_Given data_
<<<<
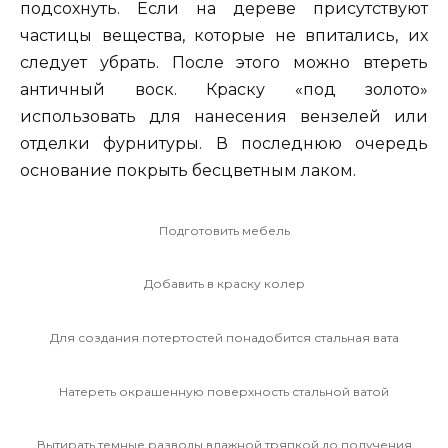
подсохнуть. Если на дереве присутствуют
частицы вещества, которые не впитались, их
следует убрать. После этого можно втереть
античный воск. Краску «под золото»
использовать для нанесения вензелей или
отделки фурнитуры. В последнюю очередь
основание покрыть бесцветным лаком.
Подготовить мебель
Добавить в краску колер
Для создания потертостей понадобится стальная вата
Натереть окрашенную поверхность стальной ватой
Вытирать темные разводы влажной тряпкой до получения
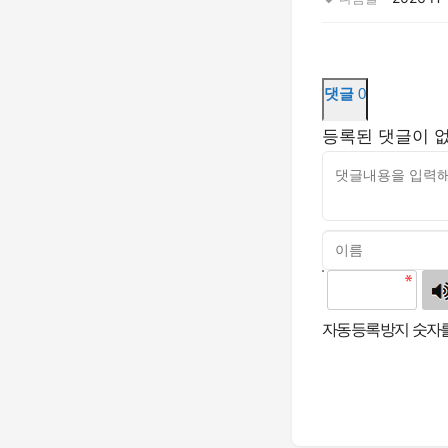
댓글
0
등록된 댓글이 
고침
자동등록방지 숫자를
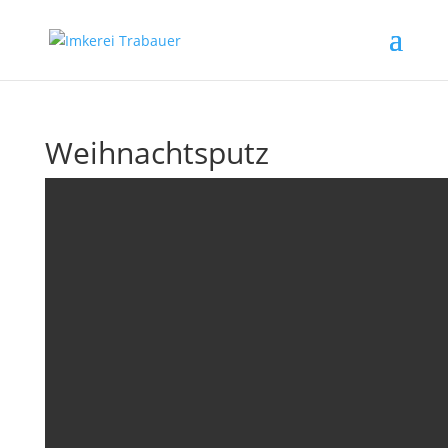
Weihnachtsputz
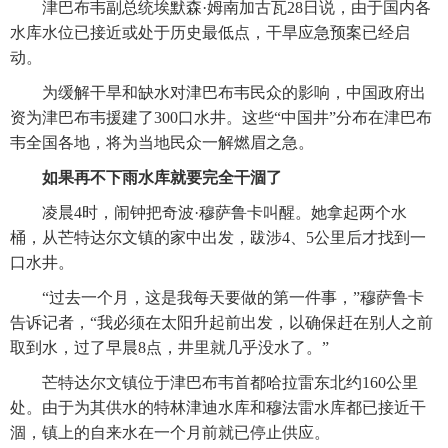
　　津巴布韦副总统埃默森·姆南加古瓦28日说，由于国内各
水库水位已接近或处于历史最低点，干旱应急预案已经启
动。
　　为缓解干旱和缺水对津巴布韦民众的影响，中国政府出
资为津巴布韦援建了300口水井。这些“中国井”分布在津巴布
韦全国各地，将为当地民众一解燃眉之急。
如果再不下雨水库就要完全干涸了
　　凌晨4时，闹钟把奇波·穆萨鲁卡叫醒。她拿起两个水
桶，从芒特达尔文镇的家中出发，跋涉4、5公里后才找到一
口水井。
　　“过去一个月，这是我每天要做的第一件事，”穆萨鲁卡
告诉记者，“我必须在太阳升起前出发，以确保赶在别人之前
取到水，过了早晨8点，井里就几乎没水了。”
　　芒特达尔文镇位于津巴布韦首都哈拉雷东北约160公里
处。由于为其供水的特林津迪水库和穆法雷水库都已接近干
涸，镇上的自来水在一个月前就已停止供应。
>>>>
_Instructions to follow_
Set down, please, the lines from the line holding "水库水位已接近或处于历史最低点，干旱应急预案已经启" through the final line of the data, exactly and with nothing added.

_Output of the exercise_
水库水位已接近或处于历史最低点，干旱应急预案已经启
动。
　　为缓解干旱和缺水对津巴布韦民众的影响，中国政府出
资为津巴布韦援建了300口水井。这些“中国井”分布在津巴布
韦全国各地，将为当地民众一解燃眉之急。
如果再不下雨水库就要完全干涸了
　　凌晨4时，闹钟把奇波·穆萨鲁卡叫醒。她拿起两个水
桶，从芒特达尔文镇的家中出发，跋涉4、5公里后才找到一
口水井。
　　“过去一个月，这是我每天要做的第一件事，”穆萨鲁卡
告诉记者，“我必须在太阳升起前出发，以确保赶在别人之前
取到水，过了早晨8点，井里就几乎没水了。”
　　芒特达尔文镇位于津巴布韦首都哈拉雷东北约160公里
处。由于为其供水的特林津迪水库和穆法雷水库都已接近干
涸，镇上的自来水在一个月前就已停止供应。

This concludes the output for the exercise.